Table 2. Running Time Comparison on four experimental images.

Time (s)	Methods
	Proposed	CVT	LP	MSVD	NSCT	NSST	LatLRR	VSM-WLS
S1	2.7117	0.9830	0.0087	0.2617	2.4595	6.4310	54.2865	1.2896
S2	2.4163	0.7733	0.0065	0.2121	2.1705	6.9734	152.0037	1.3355
S3	2.2129	0.7543	0.0051	0.1895	1.9775	4.0279	55.9909	1.0919
S4	2.6183	0.9489	0.0073	0.2296	2.3378	5.9728	163.1223	1.3334

. Our method is at the intermediate level. CVT, LP and MSVD algorithms are the most basic algorithms, and the running time is relatively short. The running time of the proposed method is faster than that of NSST and LatLRR, and slightly lower than that of NSCT, but the fusion effect is better than NSCT. The algorithm in this paper is similar to the VSM-WLS algorithm, and both of them use the method of saliency map and multi-scale decomposition. However, the algorithm in this paper has been improved in the fusion algorithm of each layer of multi-scale decomposition, and many factors are considered.
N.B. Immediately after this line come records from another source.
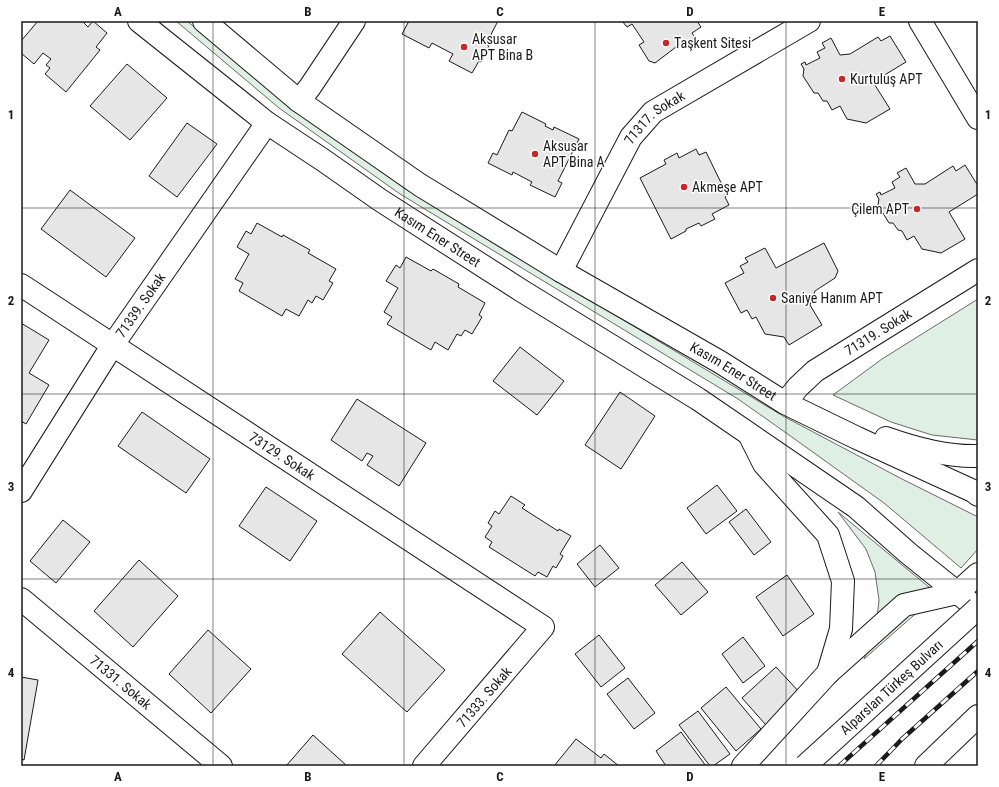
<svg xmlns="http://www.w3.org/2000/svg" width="999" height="787" viewBox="0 0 999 787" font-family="'Roboto Condensed',sans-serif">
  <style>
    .green { fill: #e0efe3; stroke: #6a6a6a }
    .building { fill: #e6e6e6; stroke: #1a1a1a }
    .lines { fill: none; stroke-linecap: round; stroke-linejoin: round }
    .minor-casing { stroke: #1a1a1a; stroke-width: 24 }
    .tertiary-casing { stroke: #1a1a1a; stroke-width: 24 }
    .secondary-casing { stroke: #1a1a1a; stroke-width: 24 }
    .primary-casing { stroke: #1a1a1a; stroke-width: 24 }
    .trunk-casing { stroke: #1a1a1a; stroke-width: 24 }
    .minor { stroke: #fff; stroke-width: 22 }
    .tertiary { stroke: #fff; stroke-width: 22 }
    .secondary { stroke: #fff; stroke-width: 22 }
    .primary { stroke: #fff; stroke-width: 22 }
    .trunk { stroke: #fff; stroke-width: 22 }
    .rail-casing { stroke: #1a1a1a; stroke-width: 4.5 }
    .rail { stroke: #fff; stroke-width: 3; stroke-dasharray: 9; stroke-linecap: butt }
    .trunk-bridge-casing { stroke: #1a1a1a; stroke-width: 24; stroke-linecap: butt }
    .trunk-bridge { stroke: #fff; stroke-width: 22 }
    .grid { fill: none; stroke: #1a1a1a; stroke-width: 1; stroke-opacity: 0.55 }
    .poi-dot { fill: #c62828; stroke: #fff; stroke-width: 1.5 }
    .labels { text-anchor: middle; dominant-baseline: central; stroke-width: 3; stroke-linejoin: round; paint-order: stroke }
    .poi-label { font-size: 14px; fill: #1a1a1a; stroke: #fff; text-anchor: start }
    .street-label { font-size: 14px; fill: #1a1a1a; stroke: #fff }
    .neatline { fill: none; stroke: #1a1a1a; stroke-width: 1.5 }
    .grid-label { font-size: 13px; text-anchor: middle; font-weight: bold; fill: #1a1a1a }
  </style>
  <rect width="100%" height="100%" fill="#fff"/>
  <path class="green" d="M176,21H187L284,102L404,188L783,416L902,479L978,517V549L961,568L884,503L775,425L738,399L400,194L279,108Z
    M978,299V440L932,435L891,422L833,395L882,359Z
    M838,512L930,588L929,602L864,659L876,628L879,600L875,572L866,549Z"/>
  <path class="building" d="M38,21H82L88,27L93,21L107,33L96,47L100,50L66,92L45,74L50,68L46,65L51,59L43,53L34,64L21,53V41Z
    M409,21H498L486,44L489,46L481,62L479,61L472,73L449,61L453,54L432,43L429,48L402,34Z
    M622,21H697L701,27L692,33L696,39L683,48L680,44L655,63L649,61L639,45L644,42L632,24L627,27Z
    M890,36L906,62L873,82L890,109L866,123L847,119L840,106L832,110L827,101H823L818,93H814L803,76L804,69L801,64L805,62L806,65L820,58L817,52L825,48L822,43L831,38L840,55L850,54L878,37L881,41Z
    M127,64L167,98L130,140L90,106Z
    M522,112L546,124L545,126L553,130L554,127L579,139L558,181L562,183L555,197L530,185L532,182L513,172L512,175L488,163L493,153L497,155L509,130L512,131Z
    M187,123L217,144L177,197L149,176Z
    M696,149L699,155L706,152L727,195L725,197L729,205L712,214L715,219L701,226L699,223L686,229V231L671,239L640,178L666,164L664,160L677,153L679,158Z
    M965,165L978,186V194L949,212L965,239L941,253L922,249L914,236L907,240L902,231L898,230L893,223H889L878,205L879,199L876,194L880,192L881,195L895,188L892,182L900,177L897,173L906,168L915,184H925L953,166L956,171Z
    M70,190L135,238L106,277L41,229Z
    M257,223L282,237L283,235L310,250L308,253L336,269L329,281L333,283L323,300L316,296L312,303L308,300L299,316L286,309L282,316L239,291L243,283L235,279L249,254L237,247L246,231L251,234Z
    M824,243L838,271L835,278L815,291L810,305L822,325L789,345L784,337L765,334L756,317L752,319L747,310L741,313L725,283L744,273L740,266L748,262L745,258L765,248L776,268Z
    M406,257L431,271L433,269L459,284L458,287L485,303L479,315L482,317L472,334L465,330L461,336L457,334L448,350L435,342L431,350L387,324L392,317L384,312L398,288L386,281L396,265L400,268Z
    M21,323L49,340L29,373L49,385L26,424L21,421Z
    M520,347L564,381L537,415L493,381Z
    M620,392L655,416L621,469L585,445Z
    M357,399L426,443L399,486L367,465L373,456L367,453L362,461L331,440Z
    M142,412L210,459L186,493L118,446Z
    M717,485L737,511L706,534L687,508Z
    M266,487L317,521L290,561L239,526Z
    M511,496L525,505L522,508L558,531L559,529L571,536L560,554L563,556L556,568L553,566L547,577L538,572L535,576L489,547L492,542L485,537L492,526L488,523L495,511L499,514Z
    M746,509L771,542L754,555L729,522Z
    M63,520L90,542L56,583L30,561Z
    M600,545L619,568L595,587L577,564Z
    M139,560L178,596L133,647L94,611Z
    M682,562L708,592L681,615L655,585Z
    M787,575L814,614L783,636L756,597Z
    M380,612L445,670L407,712L342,654Z
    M208,630L251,669L211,713L169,674Z
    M599,635L625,668L601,687L575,654Z
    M743,637L765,666L743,683L722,654Z
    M776,667L801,694L766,725L742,698Z
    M21,677L38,680L24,760L21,759Z
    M628,678L655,713L634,729L607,694Z
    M726,687L761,729L736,751L701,708Z
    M698,711L730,754L713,766H710L679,725Z
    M681,732L706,766H666L656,751Z
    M313,735L347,766H286Z
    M576,739L601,758L604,754L619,766H554Z"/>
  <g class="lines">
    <defs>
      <g id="minor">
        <path d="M299,101L310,87L354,21"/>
        <path id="s1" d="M561,271L631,137L653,112L809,21"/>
        <path id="s2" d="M21,285L543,627L424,766"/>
        <path id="s3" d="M785,403L798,387L815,371L978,270"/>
        <path id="s4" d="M21,491L112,346L267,123"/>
        <path id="s5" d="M21,599L221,766"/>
      </g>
      <path id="tertiary" d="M920,21L978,118"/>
      <g id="secondary">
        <path id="s6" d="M139,21L247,107L267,123L323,160L380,200L522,291L698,399L856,507L908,553L969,602"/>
        <path id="s7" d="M204,21L299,101L420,185L561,271L720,362L785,403L857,438L973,491L978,495"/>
        <path d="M750,436L764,464L828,535L843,581L841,629L828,673"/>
        <path d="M886,438C914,448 948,457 978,456"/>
      </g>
      <path id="primary" d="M743,766L828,673L904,605L957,593L978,574"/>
      <path id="trunk" d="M926,766L978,716"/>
    </defs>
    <use href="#minor" class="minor-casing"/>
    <use href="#tertiary" class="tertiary-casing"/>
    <use href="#secondary" class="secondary-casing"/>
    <use href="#primary" class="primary-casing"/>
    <use href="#trunk" class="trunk-casing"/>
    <use href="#minor" class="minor"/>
    <use href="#tertiary" class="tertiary"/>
    <use href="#secondary" class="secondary"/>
    <use href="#primary" class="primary"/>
    <use href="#trunk" class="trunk"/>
    <defs>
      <path id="rail" d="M839,766L978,641
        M876,766L902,739L978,671"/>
    </defs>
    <use href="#rail" class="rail-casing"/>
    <use href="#rail" class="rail"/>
    <defs>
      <g id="trunk-bridge">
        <path id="s8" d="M805,766L978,608"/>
      </g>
    </defs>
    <use href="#trunk-bridge" class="trunk-bridge-casing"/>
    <use href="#trunk-bridge" class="trunk-bridge"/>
  </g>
  <path class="grid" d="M213,21V766M404,21V766M595,21V766M786,21V766M21,208H978M21,394H978M21,579H978"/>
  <g class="poi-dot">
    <circle cx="666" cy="43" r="4"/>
    <circle cx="464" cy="47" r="4"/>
    <circle cx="842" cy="79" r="4"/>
    <circle cx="535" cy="154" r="4"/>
    <circle cx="684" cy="187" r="4"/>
    <circle cx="917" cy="209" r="4"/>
    <circle cx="773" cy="298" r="4"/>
  </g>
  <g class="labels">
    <g class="poi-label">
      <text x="472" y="39">Aksusar<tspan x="472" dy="16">APT Bina B</tspan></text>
      <text x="674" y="43">Taşkent Sitesi</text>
      <text x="850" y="79">Kurtuluş APT</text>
      <text x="543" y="146">Aksusar<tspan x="543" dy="16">APT Bina A</tspan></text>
      <text x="692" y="187">Akmeşe APT</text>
      <text x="909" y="209" text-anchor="end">Çilem APT</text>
      <text x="781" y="298">Saniye Hanım APT</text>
    </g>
    <g class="street-label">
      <text stroke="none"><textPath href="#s1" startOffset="182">71317. Sokak</textPath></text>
      <text stroke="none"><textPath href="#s6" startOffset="369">Kasım Ener Street</textPath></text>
      <text stroke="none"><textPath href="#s4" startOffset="221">71339. Sokak</textPath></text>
      <text stroke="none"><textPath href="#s3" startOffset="118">71319. Sokak</textPath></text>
      <text stroke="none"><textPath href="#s7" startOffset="636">Kasım Ener Street</textPath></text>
      <text stroke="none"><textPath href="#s2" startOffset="312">73129. Sokak</textPath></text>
      <text stroke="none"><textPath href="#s5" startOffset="130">71331. Sokak</textPath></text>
      <text stroke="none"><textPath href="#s8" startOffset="117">Alparslan Türkeş Bulvarı</textPath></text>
      <text transform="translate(484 697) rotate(-49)">71333. Sokak</text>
    </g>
  </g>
  <rect width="999" height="787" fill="none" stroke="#ffffff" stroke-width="44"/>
  <rect x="22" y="22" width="955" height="743" class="neatline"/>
  <g class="grid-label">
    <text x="118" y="16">A</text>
    <text x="308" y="16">B</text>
    <text x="500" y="16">C</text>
    <text x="690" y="16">D</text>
    <text x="882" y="16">E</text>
    <text x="11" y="119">1</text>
    <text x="988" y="119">1</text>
    <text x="11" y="305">2</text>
    <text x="988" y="305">2</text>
    <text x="11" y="491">3</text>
    <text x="988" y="491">3</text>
    <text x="11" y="677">4</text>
    <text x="988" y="677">4</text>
    <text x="118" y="781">A</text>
    <text x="308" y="781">B</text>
    <text x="500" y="781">C</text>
    <text x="690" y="781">D</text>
    <text x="882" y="781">E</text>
  </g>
</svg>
Therefore, the algorithm complexity is high, but the comprehensive effect is better than that of VSM-WLS. The algorithm in this paper needs to be improved in terms of time complexity, which is also the direction for further efforts.

4. Conclusions

This paper presents an infrared and visible image fusion method based on visual aboriginal image and image contrast enhancement. The contrast enhancement algorithm is used to improve the image contrast and the clarity of the target. The infrared salient-indigenous image is used to guide the prominence of the salient-indigenous target in the fusion image. The differential rolling guidance filtering method is used to decompose the image into different layers, so as to facilitate the targeted fusion. In terms of the fusion strategy of the basic layer and the detail layer, the fusion weights are controlled by the salient-indigenous value and the fusion method based on the combination of pixel intensity and gradient is also proposed, which is targeted for fusion. The experimental results show that the retention of the target is very prominent, and the detail information retention is better than other algorithms. Since the algorithm in this paper is comprehensive and complex, the next step is to improve the speed.